Identification problem (denominator goes to zero). When \(SD(X) \to 0\), or \(n \to 1\), or regressors become perfectly collinear, the denominator vanishes and the SE goes to infinity. This isn’t imprecision — the parameter literally isn’t estimable. No amount of data fixes it. If every person in your study has the same income, you cannot estimate the effect of income, period — not with 100 observations, not with a million. The formula divides by zero and OLS either crashes or gives you a meaningless number. More data never helps an identification problem.

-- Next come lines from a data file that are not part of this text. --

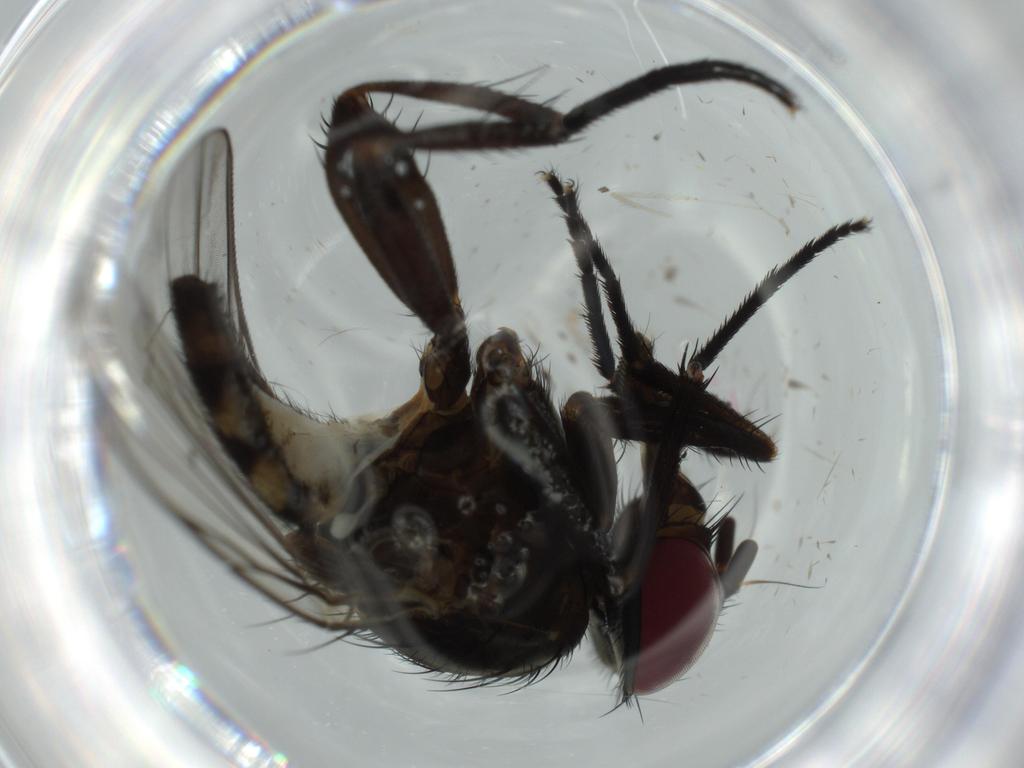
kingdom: Animalia
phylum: Arthropoda
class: Insecta
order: Diptera
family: Fannia
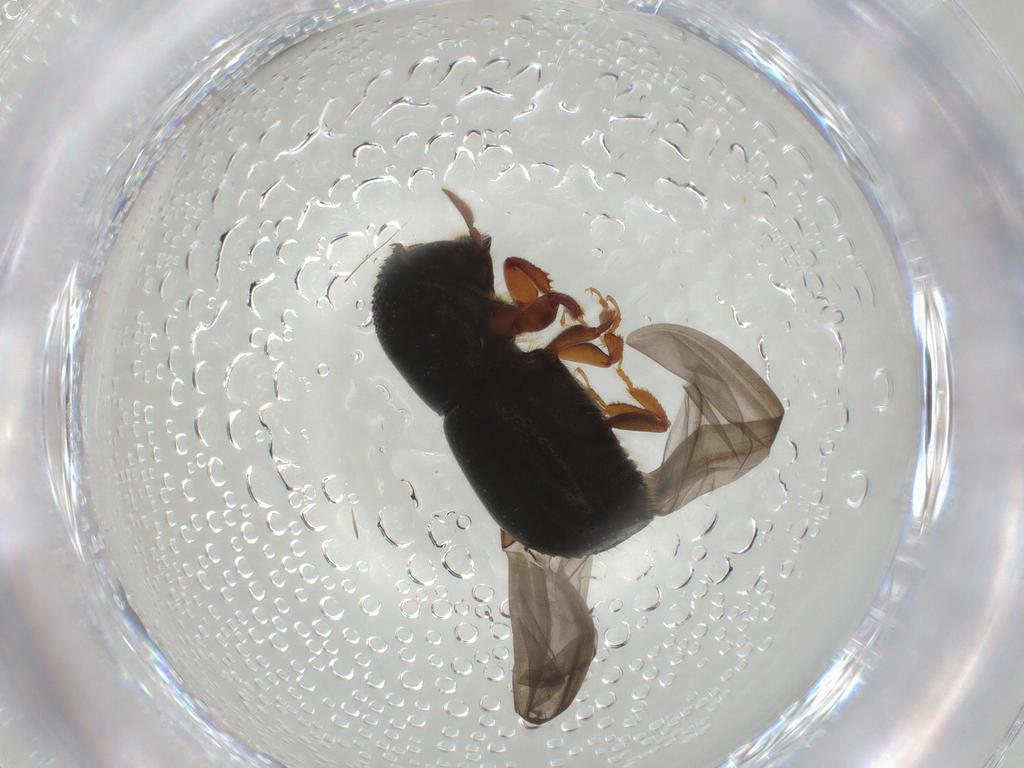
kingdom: Animalia
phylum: Arthropoda
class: Insecta
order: Coleoptera
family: Curculionidae
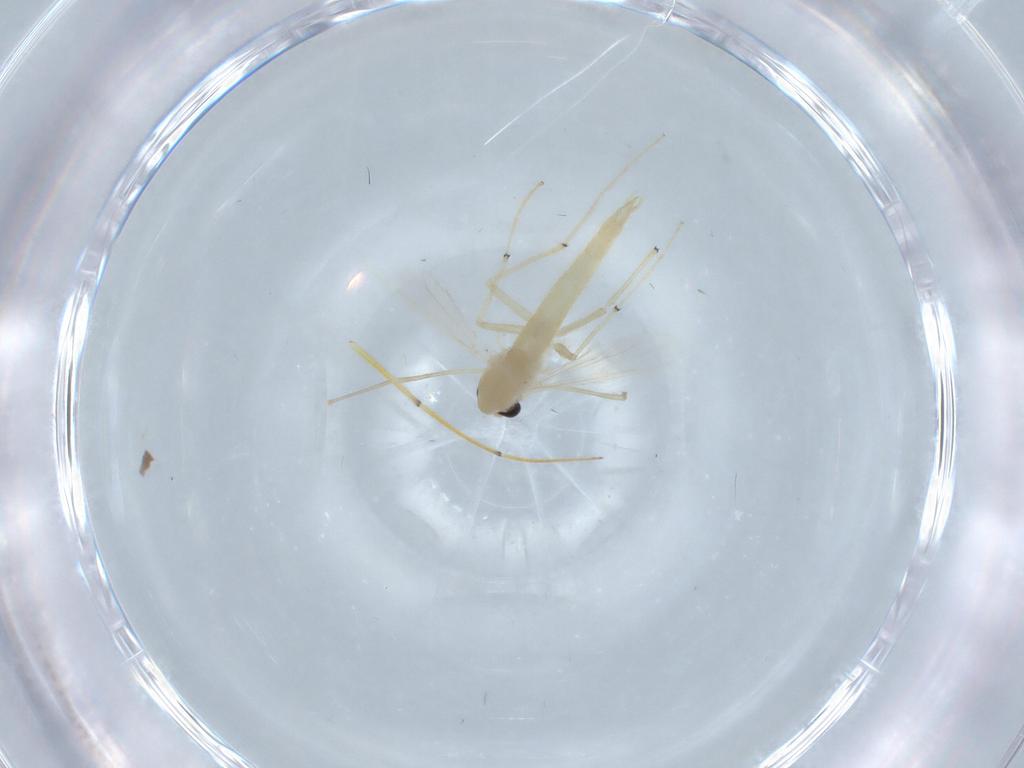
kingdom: Animalia
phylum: Arthropoda
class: Insecta
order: Diptera
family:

Precision problem Identification problem
What’s wrong Numerator too big (\(\sigma\) large) Denominator goes to zero
Bias? No — estimates are centered on truth Undefined — no estimate exists
CIs? Wide but valid Infinite or meaningless
Fix with more data? Yes (\(SE \propto 1/\sqrt{n}\)) No
Example Noisy outcome Constant regressor, perfect collinearity, n = 1

Understanding where the variation comes from — and when it might disappear — is the difference between statistics that works and statistics that lies.


Did you know?

  • The problem of perfect multicollinearity is sometimes called the identification problem — there are infinitely many combinations of \(\beta_1\) and \(\beta_2\) that fit the data equally well. This is the same issue that arises in causal inference when you try to separate selection from treatment without an experiment.

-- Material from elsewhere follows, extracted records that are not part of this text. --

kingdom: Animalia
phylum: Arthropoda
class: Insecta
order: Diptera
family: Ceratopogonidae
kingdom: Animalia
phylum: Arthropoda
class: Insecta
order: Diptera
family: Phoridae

  • Near-degeneracy can be worse than full degeneracy in practice. When Var(X) = 0, your software throws an error and you know something is wrong. When Var(X) is tiny but nonzero, OLS happily produces an estimate with a massive SE that you might not notice — especially if you don’t look at standard errors. This is why always report SEs, not just point estimates.

  • The condition number of the \(X'X\) matrix is used in numerical linear algebra to detect near-degeneracy. A condition number above \(10^6\) means your computer’s floating-point arithmetic is losing significant digits when inverting the matrix — your regression coefficients may be numerically unreliable even if they’re theoretically defined.